The anonymity of crypto-assets exposes them to risks of misuse for criminal purposes. Anonymous crypto-asset accounts, as well as other anonymising instruments, do not allow the traceability of crypto-asset transfers, and make it difficult to identify linked transactions that might raise suspicion or to apply an adequate level of customer due diligence. In order to ensure effective application of AML/CFT requirements to crypto-assets, it is necessary to prohibit the provision and the custody of anonymous crypto-asset accounts or accounts allowing for the anonymisation or the increased obfuscation of transactions by crypto-asset service providers, including through anonymity-enhancing coins. That prohibition does not apply to providers of hardware and software or providers of self-hosted wallets insofar as they do not possess access to or control over those crypto-asset wallets.

The use of large cash payments is highly vulnerable to money laundering and terrorist financing, and that vulnerability has not been sufficiently mitigated by the requirement for persons trading in goods to be subject to anti-money laundering rules when making or receiving cash payments of EUR 10 000 or more. At the same time, differences in approaches among Member States have undermined the level playing field within the internal market to the detriment of businesses located in Member States with stricter controls. It is therefore necessary to introduce a Union-wide limit to large cash payments of EUR 10 000. Member States should be able to adopt lower thresholds and further stricter provisions to the extent that they pursue legitimate objectives in the public interest. Given that the AML/CFT framework is based on the regulation of the business economy, the limit should not apply to payments between natural persons who are not acting in a professional capacity. In addition, in order to ensure that the Union-wide limit does not unintentionally create barriers for persons who do not use or do not have access to banking services to make payments, or for business to deposit the income from their activities in their accounts, payments or deposits made at the premises of credit institutions, payment institutions or electronic money institutions should also be exempted from the application of the limit.

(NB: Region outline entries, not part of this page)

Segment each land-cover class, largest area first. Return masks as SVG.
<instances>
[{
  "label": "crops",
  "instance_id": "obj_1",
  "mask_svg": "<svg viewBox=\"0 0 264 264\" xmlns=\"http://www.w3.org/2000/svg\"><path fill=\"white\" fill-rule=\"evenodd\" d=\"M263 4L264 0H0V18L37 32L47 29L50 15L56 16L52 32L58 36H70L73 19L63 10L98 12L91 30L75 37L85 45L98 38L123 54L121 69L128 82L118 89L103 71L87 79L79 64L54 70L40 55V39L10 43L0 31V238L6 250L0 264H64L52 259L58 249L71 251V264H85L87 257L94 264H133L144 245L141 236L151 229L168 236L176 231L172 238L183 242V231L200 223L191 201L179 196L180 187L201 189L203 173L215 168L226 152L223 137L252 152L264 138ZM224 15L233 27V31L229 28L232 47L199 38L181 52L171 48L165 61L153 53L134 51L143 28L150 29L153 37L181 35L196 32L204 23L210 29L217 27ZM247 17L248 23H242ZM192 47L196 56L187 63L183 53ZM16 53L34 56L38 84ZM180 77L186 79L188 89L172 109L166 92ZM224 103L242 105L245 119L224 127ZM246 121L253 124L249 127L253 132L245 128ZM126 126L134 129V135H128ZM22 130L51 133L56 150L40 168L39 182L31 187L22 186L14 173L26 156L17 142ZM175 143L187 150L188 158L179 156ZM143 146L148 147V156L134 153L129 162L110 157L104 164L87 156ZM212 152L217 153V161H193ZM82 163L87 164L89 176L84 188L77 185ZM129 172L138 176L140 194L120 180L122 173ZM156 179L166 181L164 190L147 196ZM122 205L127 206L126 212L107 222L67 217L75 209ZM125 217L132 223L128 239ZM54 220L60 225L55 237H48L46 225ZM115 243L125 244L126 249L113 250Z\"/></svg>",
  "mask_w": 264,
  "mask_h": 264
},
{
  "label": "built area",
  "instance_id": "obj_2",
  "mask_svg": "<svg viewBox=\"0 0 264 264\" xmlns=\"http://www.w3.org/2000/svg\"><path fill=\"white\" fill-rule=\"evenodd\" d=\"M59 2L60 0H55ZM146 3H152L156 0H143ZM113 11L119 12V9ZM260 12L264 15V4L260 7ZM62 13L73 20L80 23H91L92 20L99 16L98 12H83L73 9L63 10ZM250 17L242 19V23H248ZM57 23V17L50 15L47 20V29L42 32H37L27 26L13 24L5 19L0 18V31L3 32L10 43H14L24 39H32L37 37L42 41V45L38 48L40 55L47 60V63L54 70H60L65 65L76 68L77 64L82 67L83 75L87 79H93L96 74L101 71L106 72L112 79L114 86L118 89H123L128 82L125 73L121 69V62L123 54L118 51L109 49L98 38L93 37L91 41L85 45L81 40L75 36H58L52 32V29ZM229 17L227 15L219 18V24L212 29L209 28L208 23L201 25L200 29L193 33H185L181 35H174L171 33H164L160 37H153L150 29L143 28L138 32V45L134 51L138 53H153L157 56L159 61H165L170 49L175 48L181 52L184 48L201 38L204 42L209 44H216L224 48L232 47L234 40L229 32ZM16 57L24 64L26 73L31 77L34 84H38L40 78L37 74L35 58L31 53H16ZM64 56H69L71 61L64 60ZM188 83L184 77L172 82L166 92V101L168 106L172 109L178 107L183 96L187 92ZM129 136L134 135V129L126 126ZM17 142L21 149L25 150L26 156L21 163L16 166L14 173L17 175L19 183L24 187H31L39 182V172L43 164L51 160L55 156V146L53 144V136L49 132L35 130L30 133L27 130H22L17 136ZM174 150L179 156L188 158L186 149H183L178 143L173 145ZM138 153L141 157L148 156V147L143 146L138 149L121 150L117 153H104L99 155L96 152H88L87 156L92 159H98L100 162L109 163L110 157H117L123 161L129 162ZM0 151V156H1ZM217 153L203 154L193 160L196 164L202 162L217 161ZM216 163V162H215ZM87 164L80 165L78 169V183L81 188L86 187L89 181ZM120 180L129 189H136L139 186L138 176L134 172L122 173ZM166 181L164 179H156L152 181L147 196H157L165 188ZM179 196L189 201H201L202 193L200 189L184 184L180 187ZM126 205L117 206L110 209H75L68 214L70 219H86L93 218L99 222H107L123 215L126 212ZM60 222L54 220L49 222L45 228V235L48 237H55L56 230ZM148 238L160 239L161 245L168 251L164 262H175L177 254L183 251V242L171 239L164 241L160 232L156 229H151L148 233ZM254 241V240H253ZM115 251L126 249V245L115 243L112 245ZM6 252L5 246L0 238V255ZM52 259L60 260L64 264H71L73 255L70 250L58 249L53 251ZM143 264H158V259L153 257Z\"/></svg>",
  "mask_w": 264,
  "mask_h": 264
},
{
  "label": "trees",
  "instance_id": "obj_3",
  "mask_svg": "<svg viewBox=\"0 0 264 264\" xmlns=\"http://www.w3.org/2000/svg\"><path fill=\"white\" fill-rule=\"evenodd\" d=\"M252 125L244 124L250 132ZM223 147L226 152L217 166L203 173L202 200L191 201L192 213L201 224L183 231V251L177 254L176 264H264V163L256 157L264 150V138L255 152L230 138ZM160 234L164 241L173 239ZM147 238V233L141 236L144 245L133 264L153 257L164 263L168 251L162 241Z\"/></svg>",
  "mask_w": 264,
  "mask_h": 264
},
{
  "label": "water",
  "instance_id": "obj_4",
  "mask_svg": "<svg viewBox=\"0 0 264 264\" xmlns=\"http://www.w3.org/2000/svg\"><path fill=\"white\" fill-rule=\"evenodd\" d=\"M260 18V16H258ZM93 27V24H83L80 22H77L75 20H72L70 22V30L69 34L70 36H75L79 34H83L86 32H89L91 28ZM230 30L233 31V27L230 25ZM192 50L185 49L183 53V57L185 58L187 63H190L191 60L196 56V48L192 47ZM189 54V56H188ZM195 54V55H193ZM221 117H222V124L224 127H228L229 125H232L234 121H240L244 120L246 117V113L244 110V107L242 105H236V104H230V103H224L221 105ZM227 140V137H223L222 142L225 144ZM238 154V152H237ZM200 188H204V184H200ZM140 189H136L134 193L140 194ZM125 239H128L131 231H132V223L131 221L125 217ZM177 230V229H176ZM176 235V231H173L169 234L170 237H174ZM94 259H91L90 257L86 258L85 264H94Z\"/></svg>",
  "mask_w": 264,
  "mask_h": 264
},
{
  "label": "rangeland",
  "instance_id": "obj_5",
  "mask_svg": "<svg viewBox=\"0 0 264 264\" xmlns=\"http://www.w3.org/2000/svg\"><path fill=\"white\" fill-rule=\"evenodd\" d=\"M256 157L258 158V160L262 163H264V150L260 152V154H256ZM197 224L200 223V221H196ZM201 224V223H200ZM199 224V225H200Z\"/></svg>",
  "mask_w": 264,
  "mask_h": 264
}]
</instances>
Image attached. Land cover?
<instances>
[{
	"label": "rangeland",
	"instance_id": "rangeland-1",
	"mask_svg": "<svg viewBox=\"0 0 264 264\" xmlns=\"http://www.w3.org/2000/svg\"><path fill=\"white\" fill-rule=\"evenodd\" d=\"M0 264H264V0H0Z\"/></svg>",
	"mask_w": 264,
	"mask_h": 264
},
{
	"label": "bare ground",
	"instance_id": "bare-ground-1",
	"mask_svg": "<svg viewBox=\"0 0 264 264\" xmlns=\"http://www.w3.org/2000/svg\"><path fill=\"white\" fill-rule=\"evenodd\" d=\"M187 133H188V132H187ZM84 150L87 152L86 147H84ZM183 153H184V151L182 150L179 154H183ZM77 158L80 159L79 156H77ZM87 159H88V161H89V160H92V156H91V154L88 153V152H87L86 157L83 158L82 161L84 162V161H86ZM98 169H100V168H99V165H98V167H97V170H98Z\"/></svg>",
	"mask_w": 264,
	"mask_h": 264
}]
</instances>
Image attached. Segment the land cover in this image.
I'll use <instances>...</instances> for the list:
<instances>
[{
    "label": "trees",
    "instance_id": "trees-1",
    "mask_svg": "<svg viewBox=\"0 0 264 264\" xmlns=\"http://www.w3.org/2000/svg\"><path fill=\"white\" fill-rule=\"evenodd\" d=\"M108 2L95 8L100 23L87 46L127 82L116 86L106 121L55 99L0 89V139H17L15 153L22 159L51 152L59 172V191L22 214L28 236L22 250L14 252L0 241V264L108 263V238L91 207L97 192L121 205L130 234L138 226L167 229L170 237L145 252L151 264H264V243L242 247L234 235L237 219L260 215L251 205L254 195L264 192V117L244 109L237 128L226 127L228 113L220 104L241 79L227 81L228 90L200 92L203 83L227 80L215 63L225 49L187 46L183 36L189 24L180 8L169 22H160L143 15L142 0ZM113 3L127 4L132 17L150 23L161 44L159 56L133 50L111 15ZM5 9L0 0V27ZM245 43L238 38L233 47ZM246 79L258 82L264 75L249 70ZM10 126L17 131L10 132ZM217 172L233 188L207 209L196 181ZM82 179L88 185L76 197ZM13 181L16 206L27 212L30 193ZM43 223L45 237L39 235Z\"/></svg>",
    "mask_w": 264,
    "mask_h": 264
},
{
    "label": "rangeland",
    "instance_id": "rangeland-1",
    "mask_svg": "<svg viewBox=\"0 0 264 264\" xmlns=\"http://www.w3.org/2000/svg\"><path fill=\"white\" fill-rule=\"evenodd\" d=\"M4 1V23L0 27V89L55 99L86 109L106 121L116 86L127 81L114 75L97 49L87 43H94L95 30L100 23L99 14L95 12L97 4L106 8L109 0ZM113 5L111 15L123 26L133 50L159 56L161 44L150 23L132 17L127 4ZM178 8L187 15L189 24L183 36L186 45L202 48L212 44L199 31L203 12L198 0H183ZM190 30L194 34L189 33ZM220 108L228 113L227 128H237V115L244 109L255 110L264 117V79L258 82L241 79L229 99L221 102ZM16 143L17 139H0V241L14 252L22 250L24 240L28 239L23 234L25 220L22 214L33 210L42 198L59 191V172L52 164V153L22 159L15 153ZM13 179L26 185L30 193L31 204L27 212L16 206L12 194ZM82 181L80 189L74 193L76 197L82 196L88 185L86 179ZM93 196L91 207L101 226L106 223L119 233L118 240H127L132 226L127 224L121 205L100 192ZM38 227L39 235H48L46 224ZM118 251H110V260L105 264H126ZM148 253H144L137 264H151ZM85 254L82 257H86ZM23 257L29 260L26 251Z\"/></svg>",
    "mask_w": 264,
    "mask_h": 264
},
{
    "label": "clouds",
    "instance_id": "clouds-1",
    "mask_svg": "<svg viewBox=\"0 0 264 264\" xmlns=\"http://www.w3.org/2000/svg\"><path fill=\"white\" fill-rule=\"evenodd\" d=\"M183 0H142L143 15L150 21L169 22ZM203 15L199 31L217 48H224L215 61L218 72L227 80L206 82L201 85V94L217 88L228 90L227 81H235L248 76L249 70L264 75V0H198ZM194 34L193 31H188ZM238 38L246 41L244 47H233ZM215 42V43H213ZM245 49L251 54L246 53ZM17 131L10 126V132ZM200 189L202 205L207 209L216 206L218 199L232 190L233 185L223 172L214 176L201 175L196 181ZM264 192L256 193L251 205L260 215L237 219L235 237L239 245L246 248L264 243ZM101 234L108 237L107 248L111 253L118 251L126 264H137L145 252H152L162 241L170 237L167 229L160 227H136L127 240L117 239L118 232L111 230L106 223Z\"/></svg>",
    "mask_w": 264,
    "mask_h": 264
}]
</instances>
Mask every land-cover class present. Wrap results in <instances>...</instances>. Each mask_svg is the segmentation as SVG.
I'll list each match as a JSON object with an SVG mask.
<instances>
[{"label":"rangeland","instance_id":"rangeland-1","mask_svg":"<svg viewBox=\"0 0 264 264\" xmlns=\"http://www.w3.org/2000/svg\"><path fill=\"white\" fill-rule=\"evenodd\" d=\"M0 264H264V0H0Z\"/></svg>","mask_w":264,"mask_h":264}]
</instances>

Cash payments or deposits made at the premises of credit institutions, payment service providers and electronic money providers that exceed the threshold for large cash payments should not, by default, be considered an indicator for suspicion of money laundering, its predicate offences or terrorist financing. The reporting of such transactions enables the FIU to assess and identify patterns concerning the movement of cash and, while such information contributes to the FIU’s operational or strategic analyses, the nature of threshold-based disclosures makes them distinct from suspicious transaction reports. To that effect, threshold-based disclosures do not replace the requirement to report suspicious transactions or to apply enhanced due diligence measures in cases of higher risk. It should be possible for FIUs to require the reports to be made within a specific deadline, which could include the periodic submission on an aggregated basis.

There might be cases where reasons of force majeure, such as those caused by natural catastrophes, result in a widespread loss of access to payment mechanisms other than cash. In such cases, Member States should be able to suspend the application of the limit on large cash payments. Such a suspension is an extraordinary measure and should only be applied where necessary as a response to exceptional, duly justified, situations. An impossibility to access financial services does not constitute a valid ground for the suspension of the limit where it is attributable to a Member State’s failure to guarantee that consumers have access to financial infrastructure across the entirety of its territory.